Job item: Look through the entries below and return all lines including the word "Arrete".
**********
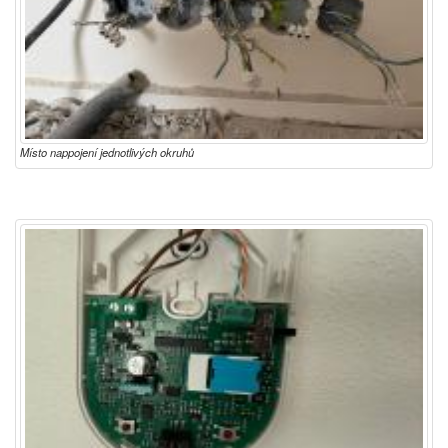
Místo nappojení jednotlivých okruhů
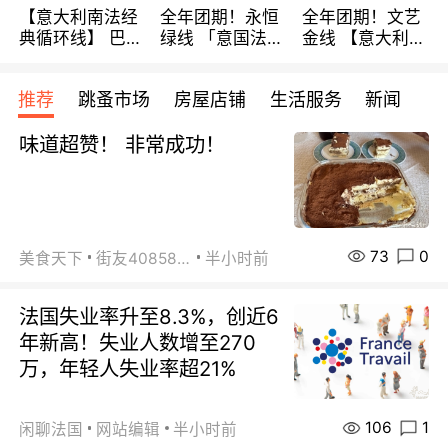
【意大利南法经
全年团期！永恒
全年团期！文艺
典循环线】 巴黎
绿线 「意国法
金线 【意大利一
上下 所有日期铁
南」巴黎上下 去
地】 循环7日游
发！ 全程四星级
意大利 南法 99
全程693欧/人起
推荐
跳蚤市场
房屋店铺
生活服务
新闻
宾馆 108欧/天起
欧/天起 ~包拼房
每周铁发！
全程756欧/位
味道超赞！ 非常成功！
73
0
美食天下
街友40858442
半小时前
法国失业率升至8.3%，创近6
年新高！失业人数增至270
万，年轻人失业率超21%
106
1
闲聊法国
网站编辑
半小时前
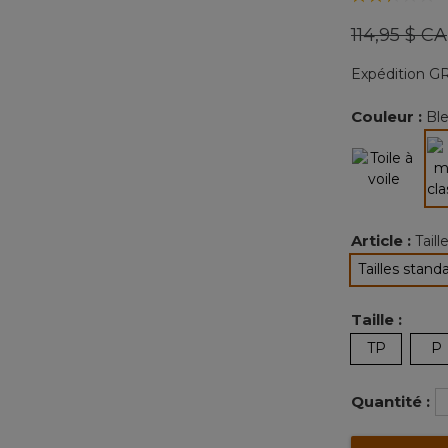
Prix réduit
114,95 $ CA
Expédition GR
Couleur :
Ble
Article :
Tail
Tailles stand
sélec
Taille :
TP
P
Quantité :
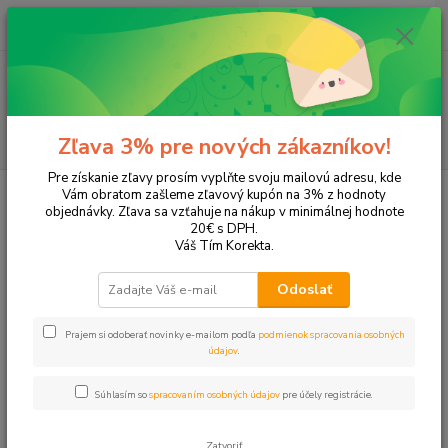
0
ks
EUR
+421 905 615 831
za
0,00 EUR
Menu
Hľadať
Zľava 3% pre nových zákazníkov!
Pre získanie zľavy prosím vyplňte svoju mailovú adresu, kde
Úvod
Tonery a náplne do tlačiarní
Brother
DCP-B7250DW
Vám obratom zašleme zľavový kupón na 3% z hodnoty
objednávky. Zľava sa vzťahuje na nákup v minimálnej hodnote
DCP-B7250DW
20€ s DPH.
Váš Tím Korekta.
Upresniť parametre
Odoslať
Prajem si odoberať novinky e-mailom podľa
podmienok spracovania osobných
Najnovšie
Najlacnejšie
Najdrahšie
údajov
.
Zobrazujem 1-1 z 1
Súhlasím so
spracovaním osobných údajov
pre účely registrácie.
strana
z 1
Zatvoriť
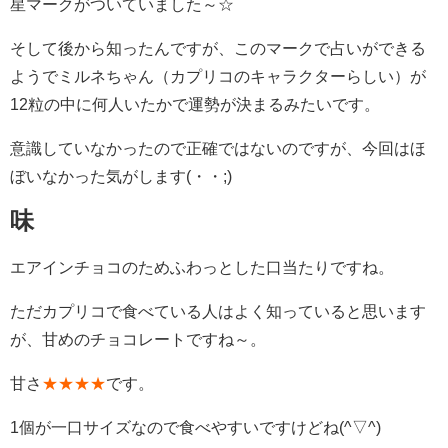
星マークがついていました～☆
そして後から知ったんですが、このマークで占いができる
ようでミルネちゃん（カプリコのキャラクターらしい）が
12粒の中に何人いたかで運勢が決まるみたいです。
意識していなかったので正確ではないのですが、今回はほ
ぼいなかった気がします(・・;)
味
エアインチョコのためふわっとした口当たりですね。
ただカプリコで食べている人はよく知っていると思います
が、甘めのチョコレートですね～。
甘さ
★★★★
です。
1個が一口サイズなので食べやすいですけどね(^▽^)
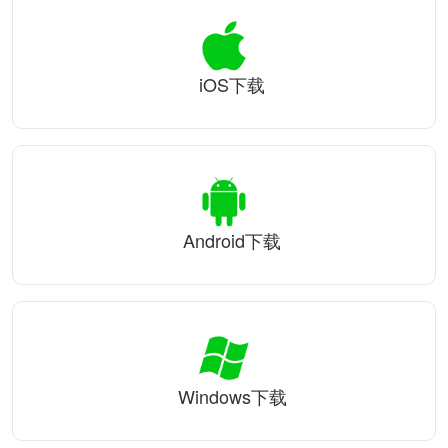
iOS下载
Android下载
Windows下载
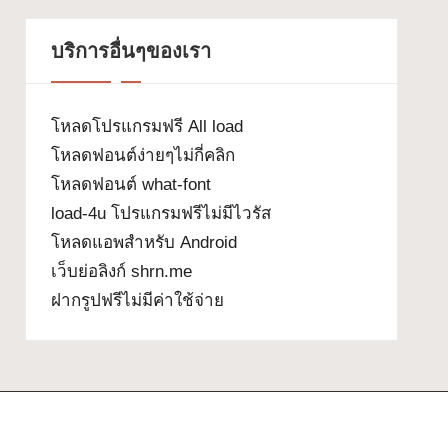
บริการอื่นๆของเรา
โหลดโปรแกรมฟรี All load
โหลดฟอนต์ง่ายๆไม่กี่คลิก
โหลดฟอนต์ what-font
load-4u โปรแกรมฟรีไม่มีไวรัส
โหลดแอพสำหรับ Android
เว็บย่อลิงก์ shrn.me
ฝากรูปฟรีไม่มีค่าใช้จ่าย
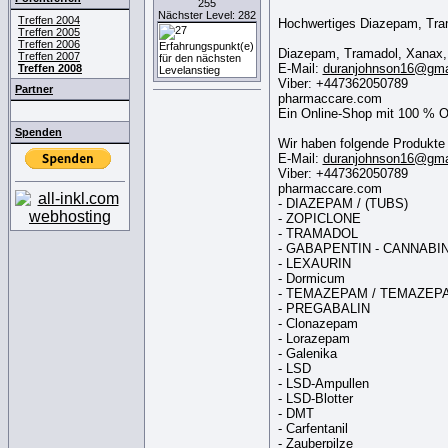
255
Nächster Level: 282
Treffen 2004
Hochwertiges Diazepam, Tr
Treffen 2005
Treffen 2006
Diazepam, Tramadol, Xanax, 
Treffen 2007
E-Mail:
duranjohnson16@gma
Treffen 2008
Viber: +447362050789
Partner
pharmaccare.com
Ein Online-Shop mit 100 % O
Spenden
Wir haben folgende Produkte 
E-Mail:
duranjohnson16@gma
Viber: +447362050789
pharmaccare.com
- DIAZEPAM / (TUBS)
- ZOPICLONE
- TRAMADOL
- GABAPENTIN - CANNABIN
- LEXAURIN
- Dormicum
- TEMAZEPAM / TEMAZEPAM
- PREGABALIN
- Clonazepam
- Lorazepam
- Galenika
- LSD
- LSD-Ampullen
- LSD-Blotter
- DMT
- Carfentanil
- Zauberpilze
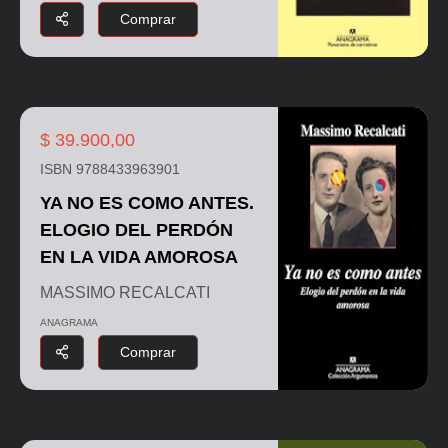
Comprar
$ 39.900,00
ISBN 9788433963901
YA NO ES COMO ANTES.
ELOGIO DEL PERDÓN
EN LA VIDA AMOROSA
MASSIMO RECALCATI
ANAGRAMA
Comprar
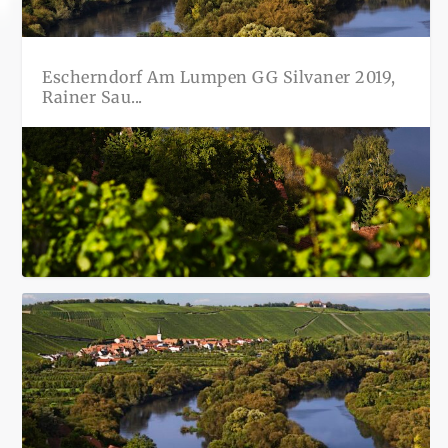
Escherndorf Am Lumpen GG Silvaner 2019,
Rainer Sau...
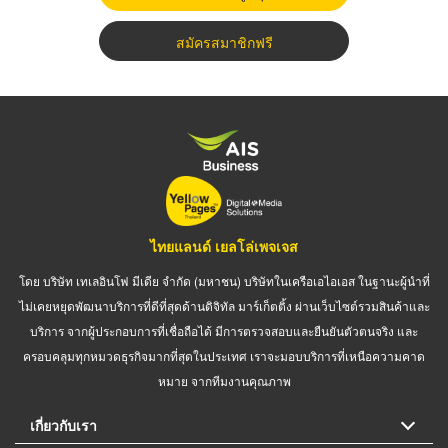
สมัครสมาชิกฟรี
ไทยแลนด์ เยลโล่เพจเจส
โดย บริษัท เทเลอินโฟ มีเดีย จำกัด (มหาชน) บริษัทในเครือเอไอเอส ในฐานะผู้นำที่
ไม่เคยหยุดพัฒนาบริการที่ดีที่สุดด้านดิจิทัล มาร์เก็ตติ้ง ผ่านเว็บไซต์รวมสินค้าและ
บริการ จากผู้ประกอบการที่เชื่อถือได้ มีการตรวจสอบและยืนยันตัวตนจริง และ
ครอบคลุมทุกหมวดธุรกิจมากที่สุดในประเทศ เราจะมอบบริการที่เหนือความคาด
หมาย จากทีมงานคุณภาพ
เกี่ยวกับเรา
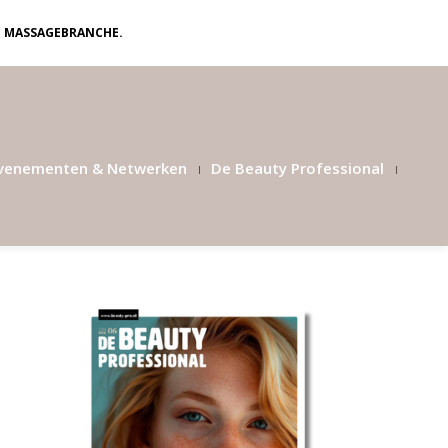
N MASSAGEBRANCHE.
venementen & Netwerken
De Beauty Professional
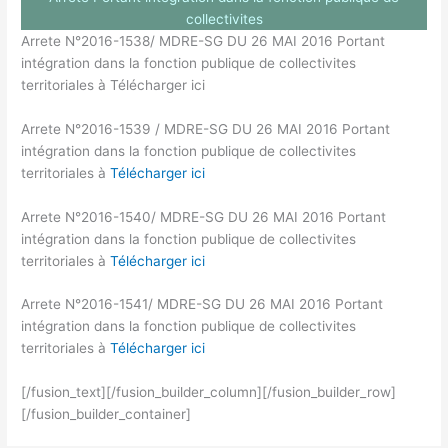
collectivites
Arrete N°2016-1538/ MDRE-SG DU 26 MAI 2016 Portant
intégration dans la fonction publique de collectivites
territoriales à Télécharger ici
Arrete N°2016-1539 / MDRE-SG DU 26 MAI 2016 Portant
intégration dans la fonction publique de collectivites
territoriales à
Télécharger ici
Arrete N°2016-1540/ MDRE-SG DU 26 MAI 2016 Portant
intégration dans la fonction publique de collectivites
territoriales à
Télécharger ici
Arrete N°2016-1541/ MDRE-SG DU 26 MAI 2016 Portant
intégration dans la fonction publique de collectivites
territoriales à
Télécharger ici
[/fusion_text][/fusion_builder_column][/fusion_builder_row]
[/fusion_builder_container]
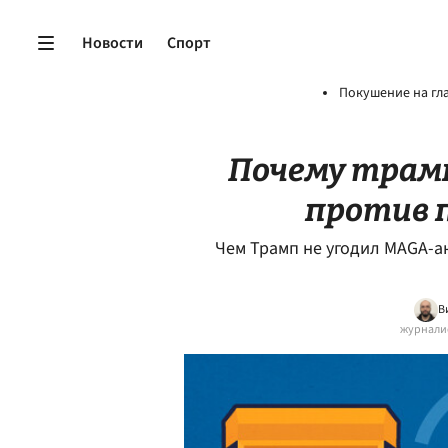
Новости
Спорт
Покушение на гл
Почему трам
против 
Чем Трамп не угодил MAGA-а
В
журналис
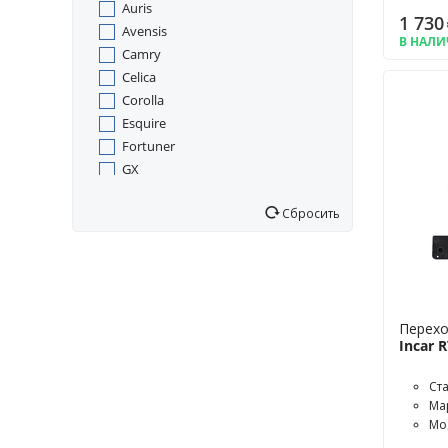
Volkswagen
Auris
1 730
Volvo
Avensis
В НАЛ
ГАЗ
Camry
УАЗ (UAZ)
Celica
универсальный
Corolla
Esquire
Fortuner
GX
GX470
Сбросить
Harrier
Highlander
Hilux
Land Cruiser
Land Cruiser Prado
Перехо
LX
Incar 
Mark II
Matrix
Ст
Noah
Ма
Platz
Мо
RX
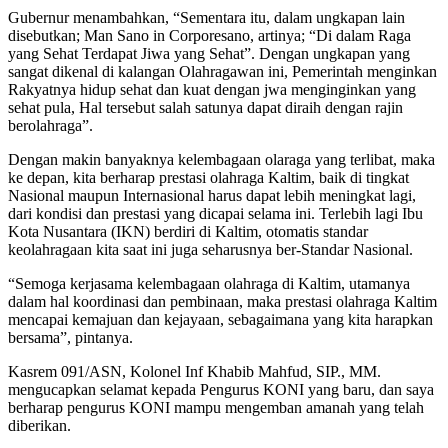
Gubernur menambahkan, “Sementara itu, dalam ungkapan lain
disebutkan; Man Sano in Corporesano, artinya; “Di dalam Raga
yang Sehat Terdapat Jiwa yang Sehat”. Dengan ungkapan yang
sangat dikenal di kalangan Olahragawan ini, Pemerintah menginkan
Rakyatnya hidup sehat dan kuat dengan jwa menginginkan yang
sehat pula, Hal tersebut salah satunya dapat diraih dengan rajin
berolahraga”.
Dengan makin banyaknya kelembagaan olaraga yang terlibat, maka
ke depan, kita berharap prestasi olahraga Kaltim, baik di tingkat
Nasional maupun Internasional harus dapat lebih meningkat lagi,
dari kondisi dan prestasi yang dicapai selama ini. Terlebih lagi Ibu
Kota Nusantara (IKN) berdiri di Kaltim, otomatis standar
keolahragaan kita saat ini juga seharusnya ber-Standar Nasional.
“Semoga kerjasama kelembagaan olahraga di Kaltim, utamanya
dalam hal koordinasi dan pembinaan, maka prestasi olahraga Kaltim
mencapai kemajuan dan kejayaan, sebagaimana yang kita harapkan
bersama”, pintanya.
Kasrem 091/ASN, Kolonel Inf Khabib Mahfud, SIP., MM.
mengucapkan selamat kepada Pengurus KONI yang baru, dan saya
berharap pengurus KONI mampu mengemban amanah yang telah
diberikan.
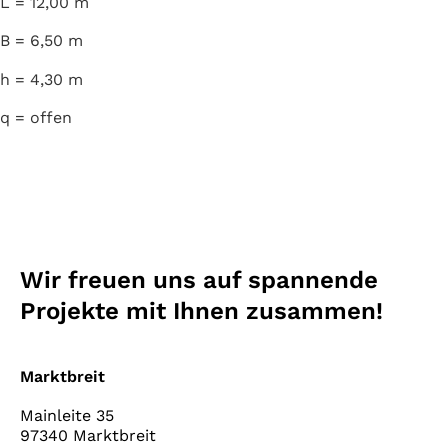
L = 12,00 m
B = 6,50 m
h = 4,30 m
q = offen
Wir freuen uns auf spannende
Projekte mit Ihnen zusammen!
Marktbreit
Mainleite 35
97340 Marktbreit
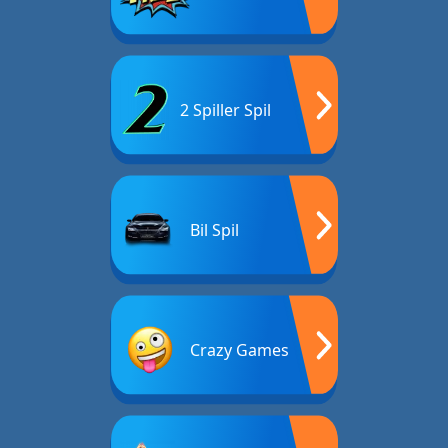
2 Spiller Spil
Bil Spil
Crazy Games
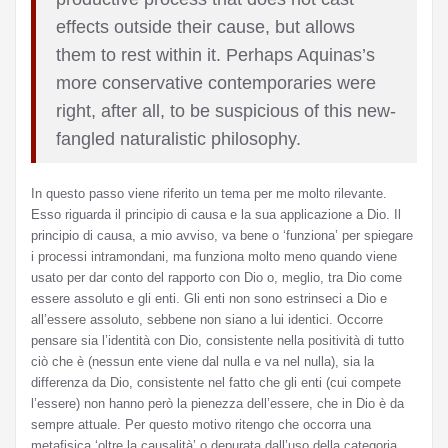
effects outside their cause, but allows
them to rest within it. Perhaps Aquinas’s
more conservative contemporaries were
right, after all, to be suspicious of this new-
fangled naturalistic philosophy.
In questo passo viene riferito un tema per me molto rilevante.
Esso riguarda il principio di causa e la sua applicazione a Dio. Il
principio di causa, a mio avviso, va bene o ‘funziona’ per spiegare
i processi intramondani, ma funziona molto meno quando viene
usato per dar conto del rapporto con Dio o, meglio, tra Dio come
essere assoluto e gli enti. Gli enti non sono estrinseci a Dio e
all’essere assoluto, sebbene non siano a lui identici. Occorre
pensare sia l’identità con Dio, consistente nella positività di tutto
ciò che è (nessun ente viene dal nulla e va nel nulla), sia la
differenza da Dio, consistente nel fatto che gli enti (cui compete
l’essere) non hanno però la pienezza dell’essere, che in Dio è da
sempre attuale. Per questo motivo ritengo che occorra una
metafisica ‘oltre la causalità’ o depurata dall’uso della categoria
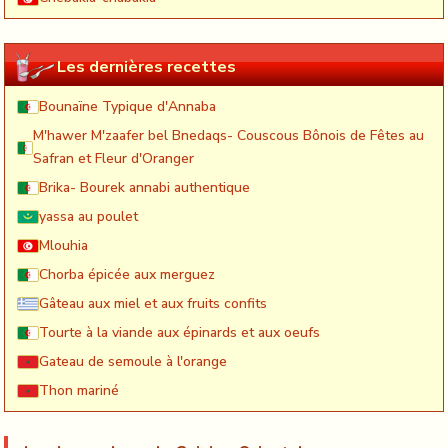
Les dernières recettes
Bounaïne Typique d'Annaba
M'hawer M'zaafer bel Bnedaqs- Couscous Bônois de Fêtes au
Safran et Fleur d'Oranger
Brika- Bourek annabi authentique
yassa au poulet
Mlouhia
Chorba épicée aux merguez
Gâteau aux miel et aux fruits confits
Tourte à la viande aux épinards et aux oeufs
Gateau de semoule à l'orange
Thon mariné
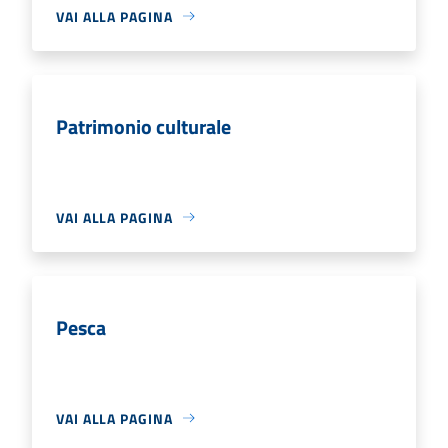
VAI ALLA PAGINA
Patrimonio culturale
VAI ALLA PAGINA
Pesca
VAI ALLA PAGINA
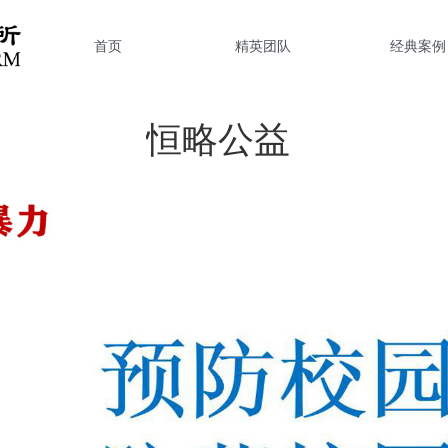
首页
精英团队
经典案例
恒略公益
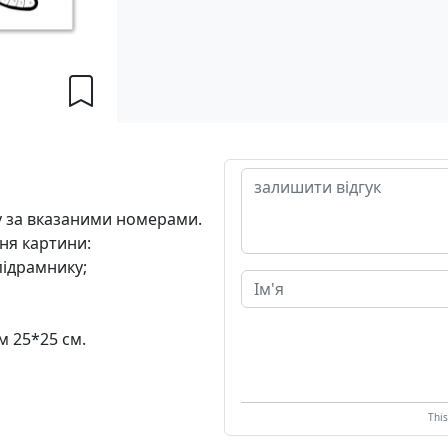
 за вказаними номерами.
ня картини:
підрамнику;
м 25*25 см.
Thi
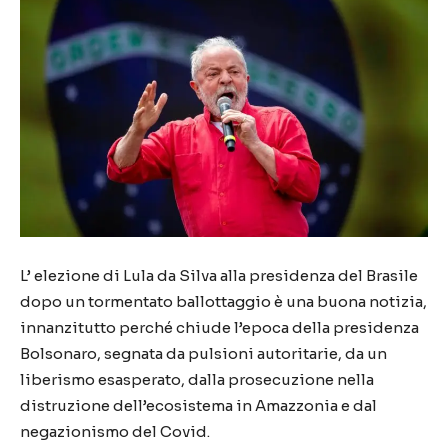
L’ elezione di Lula da Silva alla presidenza del Brasile
dopo un tormentato ballottaggio è una buona notizia,
innanzitutto perché chiude l’epoca della presidenza
Bolsonaro, segnata da pulsioni autoritarie, da un
liberismo esasperato, dalla prosecuzione nella
distruzione dell’ecosistema in Amazzonia e dal
negazionismo del Covid.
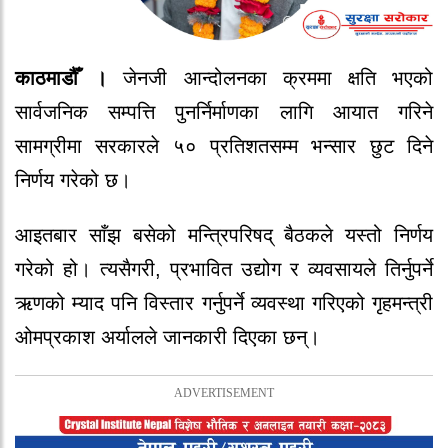
काठमाडौँ ।
जेनजी आन्दोलनका क्रममा क्षति भएको
सार्वजनिक सम्पत्ति पुनर्निर्माणका लागि आयात गरिने
सामग्रीमा सरकारले ५० प्रतिशतसम्म भन्सार छुट दिने
निर्णय गरेको छ।
आइतबार साँझ बसेको मन्त्रिपरिषद् बैठकले यस्तो निर्णय
गरेको हो। त्यसैगरी, प्रभावित उद्योग र व्यवसायले तिर्नुपर्ने
ऋणको म्याद पनि विस्तार गर्नुपर्ने व्यवस्था गरिएको गृहमन्त्री
ओमप्रकाश अर्यालले जानकारी दिएका छन्।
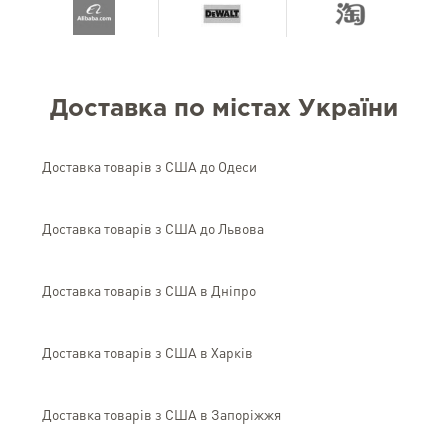
Доставка по містах України
Доставка товарів з США до Одеси
Доставка товарів з США до Львова
Доставка товарів з США в Дніпро
Доставка товарів з США в Харків
Доставка товарів з США в Запоріжжя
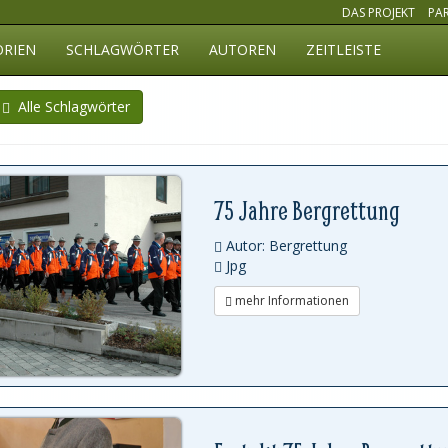
DAS PROJEKT
PA
ORIEN
SCHLAGWÖRTER
AUTOREN
ZEITLEISTE
Alle Schlagwörter
75 Jahre Bergrettung
Autor: Bergrettung
Jpg
mehr Informationen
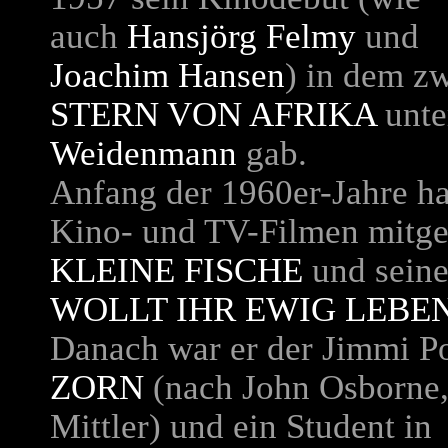
auch
Hansjörg Felmy
und
Joachim Hansen
) in dem z
STERN VON AFRIKA
unte
Weidenmann
gab.
Anfang der 1960er-Jahre hat
Kino- und TV-Filmen mitge
KLEINE FISCHE
und seine
WOLLT IHR EWIG LEBE
Danach war er der Jimmi Po
ZORN
(nach John Osborne,
Mittler) und ein Student i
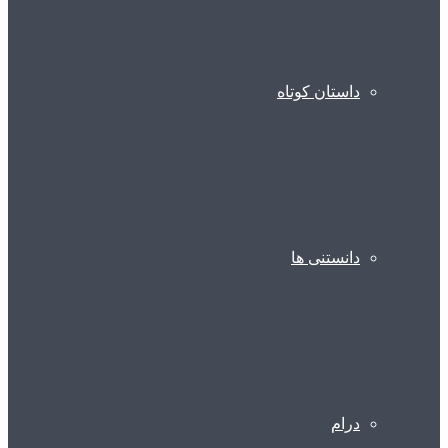
داستان کوتاه
دانستنی ها
درام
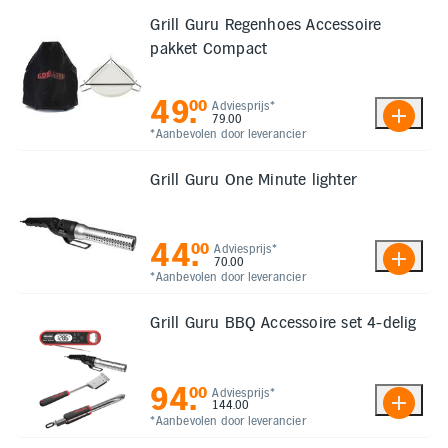
Inloggen
Toegankelijkheid
Grill Guru Regenhoes Accessoire
Verbeter
pakket Compact
de
leesbaarheid
door
49
.
00
het
Adviesprijs*
79.00
kleurcontrast
*Aanbevolen door leverancier
te
verhogen
Grill Guru One Minute lighter
44
.
00
Adviesprijs*
70.00
*Aanbevolen door leverancier
Grill Guru BBQ Accessoire set 4-delig
94
.
00
Adviesprijs*
144.00
*Aanbevolen door leverancier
**********
Response:
Arrete N°2016-1538/ MDRE-SG DU 26 MAI 2016 Portant
Arrete N°2016-1539 / MDRE-SG DU 26 MAI 2016 Portant
Arrete N°2016-1540/ MDRE-SG DU 26 MAI 2016 Portant
Arrete N°2016-1541/ MDRE-SG DU 26 MAI 2016 Portant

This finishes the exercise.